Inhibitory amino acids

The Gamma-amino butyrate (GABA) and glycine are the main inhibitory amino acids in the CNS with glycine containing higher abundance in brainstem and spinal cord than the forebrain. Many pathways incuded in motor control are GABAergic, as most of the interneurons in both cerebral and cerebellar cortices, and the Purkinje cells which provide the whole output of the cerebellar cortex which is shown in table below:

The GABA is synthesized from glutamate by glutamic acid decarboxylase (GAD), an enzyme virtually limited to GABAergic neurons. After release it is taken up by the transporters into both glia and neurons. It is catabolized to succinic the semi-aldehyde by mitochondrial enzyme GABA transaminase as shown in figure below.

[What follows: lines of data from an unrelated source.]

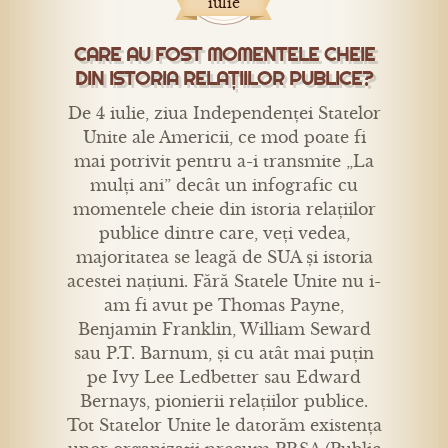
iulie
CARE AU FOST MOMENTELE CHEIE
DIN ISTORIA RELAȚIILOR PUBLICE?
De 4 iulie, ziua Independenței Statelor
Unite ale Americii, ce mod poate fi
mai potrivit pentru a-i transmite „La
mulți ani” decât un infografic cu
momentele cheie din istoria relațiilor
publice dintre care, veți vedea,
majoritatea se leagă de SUA și istoria
acestei națiuni. Fără Statele Unite nu i-
am fi avut pe Thomas Payne,
Benjamin Franklin, William Seward
sau P.T. Barnum, și cu atât mai puțin
pe Ivy Lee Ledbetter sau Edward
Bernays, pionierii relațiilor publice.
Tot Statelor Unite le datorăm existența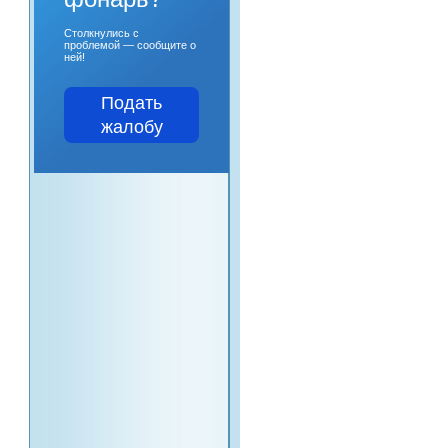
Столкнулись с
проблемой — сообщите о
ней!
Подать
жалобу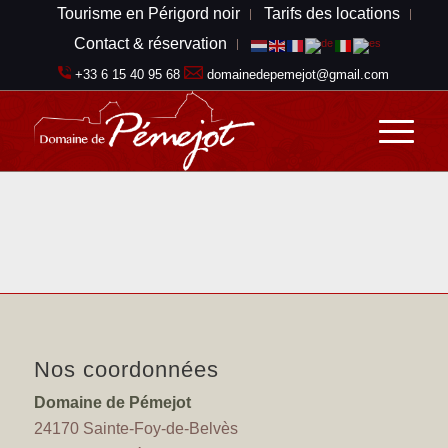
Tourisme en Périgord noir
Tarifs des locations
Contact & réservation
+33 6 15 40 95 68
domainedepemejot@gmail.com
Nos coordonnées
Domaine de Pémejot
24170 Sainte-Foy-de-Belvès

Figure: GABA shunt. GAD=glutamic acid decarboxylase; glu, glutamate; GABA-T, GABA=transaminase; gln=glutamine. 

The GABA acts on GABAA receptors which are ligand-gated chloride channels and GABAB receptors which are GPCRs. Naturally, responses of these two classes of receptor can be discriminated by the GABAA antagonist bicuculline and the GABAB agonist baclofen.

The Neurotransmitter glycine is synthesized from serine by mitochondrial serine transhydroxymethylase. The Glycine transporters eliminate it from the synapse. In the spinal cord the Renshaw cells state nAChR and are excited by collaterals of motor neurons. The Renshaw cells use glycine as a transmitter and reduce the motor neurons which excite them, among the others. This is an illustration of recurrent inhibition. It serves to dampen the result of motor neurons. The glycine receptors resemble the GABAA receptors and are a Cl- channel. It is blocked by strychnine. Furthermore tetanus toxin blocks glycine release. Both of these agents are convulsants as they eliminate Renshaw cell inhibition.